There’s more (the staff around the subjects were aware of the monitoring and could influence results, the JRC monitors students with video 24/7 and documents every single incident of targeted behavior, yet the study inexplicably ignores this and only uses a few hours of footage per subject) but I have to go to bed so I’ll cut to the most damning flaw (after the fact that the study couldn’t even in principle measure side effects, point #1):

The data was not statistically significant. Specifically, the baselines were so short that the author admitted that statistical analysis could not be done. Instead, he “analyzed” the data by plotting graphs (incidence of targeted behaviors vs. time), removing the time labels so that you cannot tell from the graph whether it shows a significant timescale or not, and asking clinicians whether they thought the pictures of the graphs indicated significant change or not. The clinicians were not said to be independent or unaware of the purpose of the study, so we can assume that they were all JRC employees who where aware of what answers would benefit the institution.
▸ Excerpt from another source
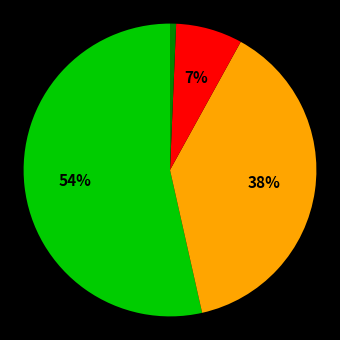

Is there a majority slice in this chart?

Yes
Further, no mention is made of the clinicians having any sort of mathematical literacy at all (although we know that JRC training includes a 1 hour section on graphing data) or being aware of how long a timescale the graph represents (that information is not even given to those reading the paper) or how many datapoints the graph represents, or what margins of error are, etc. In other words, the results were not statistically significant, so the paper instead reports on what laymen without any statistical knowledge or scientific knowledge or training and every reason to bias the results think the statistically insignificant data signifies.